Un maire d'une commune de Gironde avait fait citer devant le tribunal correctionnel de Bordeaux, le président et le secrétaire général de l'Union syndicale professionnelle des policiers municipaux (USPPM), aux fins de les voir déclarer coupables du délit de diffamation publique envers un citoyen chargé d'un mandat public, en raison de la diffusion, courant février 2007, aux habitants de la commune dont il est le maire, d'un tract rédigé au nom de l'USPPM intitulé "Communiqué à la population de Vendays Montalivet-Tract syndical en réponse aux déclarations du maire publiées dans les deux derniers bulletins municipaux 44 et 45" et contenant des allégations qu'il estimait diffamatoires au sens de la loi du 29 juillet 1881 sur la liberté de la presse.

Selon jugement du Tribunal correctionnel de Bordeaux du 18 juillet 2007, les prévenus ont été reconnus coupables des faits reprochés et, en répression, ont été condamnés à une amende délictuelle de 1.000 €. La constitution de partie civile du maire a été déclarée recevable et bien-fondée, de sorte que les policiers ont été condamnées à lui payer 2.500 € chacun, et la publication d'extraits de la décision dans un journal local a été ordonnée.

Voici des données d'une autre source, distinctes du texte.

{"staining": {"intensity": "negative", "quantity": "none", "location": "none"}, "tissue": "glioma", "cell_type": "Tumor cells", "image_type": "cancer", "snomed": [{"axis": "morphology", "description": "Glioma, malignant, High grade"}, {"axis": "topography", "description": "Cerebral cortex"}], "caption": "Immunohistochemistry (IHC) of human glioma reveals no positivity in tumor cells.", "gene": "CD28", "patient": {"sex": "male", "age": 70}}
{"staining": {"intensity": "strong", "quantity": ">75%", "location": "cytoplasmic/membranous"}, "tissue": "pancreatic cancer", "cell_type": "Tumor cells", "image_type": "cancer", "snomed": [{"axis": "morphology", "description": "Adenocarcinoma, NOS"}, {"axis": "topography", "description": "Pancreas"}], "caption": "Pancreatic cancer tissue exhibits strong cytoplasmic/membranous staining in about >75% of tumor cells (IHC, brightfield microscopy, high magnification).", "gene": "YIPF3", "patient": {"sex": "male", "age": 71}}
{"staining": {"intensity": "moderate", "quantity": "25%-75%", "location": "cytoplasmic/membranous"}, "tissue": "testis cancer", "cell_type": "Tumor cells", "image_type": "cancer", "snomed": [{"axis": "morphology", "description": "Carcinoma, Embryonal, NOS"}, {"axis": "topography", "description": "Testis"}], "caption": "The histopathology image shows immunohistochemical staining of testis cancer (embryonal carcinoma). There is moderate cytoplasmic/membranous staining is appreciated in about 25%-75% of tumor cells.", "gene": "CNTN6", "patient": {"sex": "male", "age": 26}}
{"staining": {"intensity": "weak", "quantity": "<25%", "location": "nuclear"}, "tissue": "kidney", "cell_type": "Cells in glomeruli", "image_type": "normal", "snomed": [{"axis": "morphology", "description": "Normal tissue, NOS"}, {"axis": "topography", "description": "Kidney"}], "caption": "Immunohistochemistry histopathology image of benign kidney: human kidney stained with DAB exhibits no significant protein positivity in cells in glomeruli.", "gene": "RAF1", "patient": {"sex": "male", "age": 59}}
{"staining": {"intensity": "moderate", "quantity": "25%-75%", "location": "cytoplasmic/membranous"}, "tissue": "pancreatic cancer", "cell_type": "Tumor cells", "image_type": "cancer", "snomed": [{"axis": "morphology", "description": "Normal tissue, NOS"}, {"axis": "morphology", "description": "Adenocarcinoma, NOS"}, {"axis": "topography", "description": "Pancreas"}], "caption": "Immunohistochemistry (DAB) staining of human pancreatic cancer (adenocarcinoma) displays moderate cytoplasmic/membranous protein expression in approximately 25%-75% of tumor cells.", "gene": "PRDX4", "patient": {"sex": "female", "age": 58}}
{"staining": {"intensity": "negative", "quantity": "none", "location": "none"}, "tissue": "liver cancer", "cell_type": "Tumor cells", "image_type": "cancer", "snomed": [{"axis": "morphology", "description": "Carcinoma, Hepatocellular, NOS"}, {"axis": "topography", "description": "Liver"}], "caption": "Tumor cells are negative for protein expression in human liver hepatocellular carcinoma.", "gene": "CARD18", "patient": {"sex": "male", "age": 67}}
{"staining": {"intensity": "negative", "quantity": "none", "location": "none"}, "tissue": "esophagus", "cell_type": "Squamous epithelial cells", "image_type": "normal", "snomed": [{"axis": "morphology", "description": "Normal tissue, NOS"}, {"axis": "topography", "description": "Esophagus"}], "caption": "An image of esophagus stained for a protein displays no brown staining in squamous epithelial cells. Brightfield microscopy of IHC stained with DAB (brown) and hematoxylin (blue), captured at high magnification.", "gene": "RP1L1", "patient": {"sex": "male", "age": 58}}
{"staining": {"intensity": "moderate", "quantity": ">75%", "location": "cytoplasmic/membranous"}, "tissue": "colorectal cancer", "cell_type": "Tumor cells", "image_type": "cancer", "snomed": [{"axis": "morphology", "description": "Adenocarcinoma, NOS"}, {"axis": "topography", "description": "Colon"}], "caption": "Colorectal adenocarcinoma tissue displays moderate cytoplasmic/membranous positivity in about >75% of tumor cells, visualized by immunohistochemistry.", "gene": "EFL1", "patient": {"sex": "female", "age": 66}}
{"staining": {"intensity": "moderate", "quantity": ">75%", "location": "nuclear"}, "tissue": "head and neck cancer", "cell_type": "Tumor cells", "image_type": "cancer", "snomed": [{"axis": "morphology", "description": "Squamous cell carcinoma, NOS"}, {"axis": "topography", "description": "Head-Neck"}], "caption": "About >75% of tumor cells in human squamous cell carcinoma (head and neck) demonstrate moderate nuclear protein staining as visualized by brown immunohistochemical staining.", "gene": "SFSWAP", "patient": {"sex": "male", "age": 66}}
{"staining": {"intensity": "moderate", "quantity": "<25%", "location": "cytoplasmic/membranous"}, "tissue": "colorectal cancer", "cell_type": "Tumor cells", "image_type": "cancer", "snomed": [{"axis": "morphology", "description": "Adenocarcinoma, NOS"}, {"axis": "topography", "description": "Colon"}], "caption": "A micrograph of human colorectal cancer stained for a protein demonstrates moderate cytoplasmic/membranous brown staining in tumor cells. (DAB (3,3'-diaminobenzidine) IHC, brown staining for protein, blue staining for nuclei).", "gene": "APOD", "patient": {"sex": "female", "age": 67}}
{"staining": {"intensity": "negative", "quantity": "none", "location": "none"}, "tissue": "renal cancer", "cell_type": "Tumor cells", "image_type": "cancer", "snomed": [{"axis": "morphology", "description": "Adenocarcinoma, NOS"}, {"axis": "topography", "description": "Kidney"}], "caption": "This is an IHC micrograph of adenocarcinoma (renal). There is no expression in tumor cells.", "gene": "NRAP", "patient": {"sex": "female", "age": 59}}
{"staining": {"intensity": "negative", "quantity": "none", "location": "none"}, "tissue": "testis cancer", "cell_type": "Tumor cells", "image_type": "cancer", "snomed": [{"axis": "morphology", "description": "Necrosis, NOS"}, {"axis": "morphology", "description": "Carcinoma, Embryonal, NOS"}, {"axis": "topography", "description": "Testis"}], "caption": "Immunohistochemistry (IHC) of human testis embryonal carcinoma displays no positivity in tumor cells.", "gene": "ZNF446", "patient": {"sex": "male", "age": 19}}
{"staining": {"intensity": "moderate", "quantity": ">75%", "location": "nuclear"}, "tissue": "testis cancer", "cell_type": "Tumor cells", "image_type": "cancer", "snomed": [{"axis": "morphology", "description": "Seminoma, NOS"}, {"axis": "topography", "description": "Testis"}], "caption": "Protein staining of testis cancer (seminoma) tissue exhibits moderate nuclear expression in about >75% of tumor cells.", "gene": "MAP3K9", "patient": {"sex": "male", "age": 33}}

Le président et le secrétaire général de l'USPPM ont interjeté appel de l'ensemble des dispositions de cette décision.

Il sera tout d'abord rappelé que les propos retenus par la partie civile, extraits dudit tract, sont les suivants :

  • "Votre maire, premier magistrat, dont la volonté est de jeter le discrédit sur la policière municipale,
  • il est impossible de laisser votre maire s'acharner publiquement sur son agent, la discréditer, raconter n'importe quoi, sans laisser à celle-ci aucune chance ni moyen de s'exprimer et de se défendre,
  • votre premier magistrat bafoue la loi,
  • votre élu présente les choses à sa façon en ne disant que ce qui l'arrange... votre maire dirige sa commune tel un dictateur cultivant le culte de la personnalité,
  • votre maire insulte publiquement votre policière en prétendant qu'elle serait malade mentale,
  • allez vous permettre que votre maire s'acharne et détruise cette mère de famille sur la place publique, telle l'Inquisition brûlait et lapidait les sorcières ?
  • Il a déclaré publiquement lors d'une instance de la fonction publique être au courant d'un certain nombre de ces délits réprimés par la loi, mais qu'il ne les a pas dénoncés à la justice et qu'il n'a ni sanctionné ni diligenté d'enquête administrative contre les agents mis en cause,
  • au rang des personnes qui ont témoigné contre la policière, figurent certaines personnes mises en cause dans ces infractions financières que le maire n'a pas sanctionnées,
  • celui-ci reste poursuivi par le syndicat devant le juge administratif pour avoir illégalement sanctionné la policière alors que celle-ci a osé témoigner contre ces infractions financières,
  • votre maire prétend que le policier placier ne peut être sanctionné, celui-ci bénéficiant de la présomption d'innocence, votre maire raconte n'importe quoi.
  • Votre maire a su s'entourer de témoins douteux contre la policière et a su les protéger en ne les dénonçant pas à la justice.
  • Sa communication n'a qu'un seul but, servir ses intérêts politiques et non pas vous tenir informés des vérités dont (sic) vous êtes en droit d'attendre".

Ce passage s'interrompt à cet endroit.